SOURCE DOCUMENT:

Ford Zakspeed Mustang Turbo
- Category: IMSA GTX IMSA GTP
- Constructor: Zakspeed
- Designer(s): Bob Riley
- Successor: Ford Mustang GTP

Technical specifications
- Chassis: Carbon fibre and Nomex composite monocoque chassis, reinforced with Kevlar in key areas
- Suspension (front): Double wishbones with Koni coil-over springs, and adjustable sway bars
- Suspension (rear): Double wishbones with Koni coil-over springs, and adjustable sway bars
- Engine: Cosworth BDA 1.6–2.1 L (97.6–128.1 cu in) 16 valve, DOHC I4, turbocharged, front engined, longitudinally mounted
- Transmission: Hewland VG5 5-speed manual
- Weight: 1,760 lb (798 kg)

EXERCISE:
Please reproduce the Ford Zakspeed Mustang Turbo entry in full, word for word.

PROVIDED DATA:
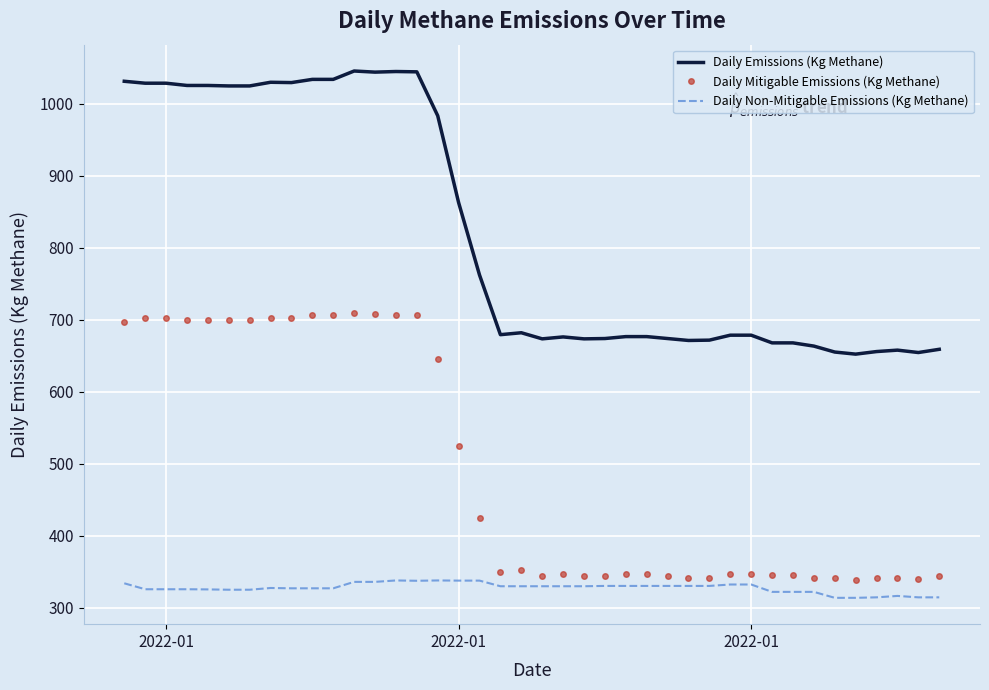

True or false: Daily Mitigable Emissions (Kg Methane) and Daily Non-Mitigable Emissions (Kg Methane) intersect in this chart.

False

ANSWER TO THIS TASK:
Ford Zakspeed Mustang Turbo
- Category: IMSA GTX IMSA GTP
- Constructor: Zakspeed
- Designer(s): Bob Riley
- Successor: Ford Mustang GTP

Technical specifications
- Chassis: Carbon fibre and Nomex composite monocoque chassis, reinforced with Kevlar in key areas
- Suspension (front): Double wishbones with Koni coil-over springs, and adjustable sway bars
- Suspension (rear): Double wishbones with Koni coil-over springs, and adjustable sway bars
- Engine: Cosworth BDA 1.6–2.1 L (97.6–128.1 cu in) 16 valve, DOHC I4, turbocharged, front engined, longitudinally mounted
- Transmission: Hewland VG5 5-speed manual
- Weight: 1,760 lb (798 kg)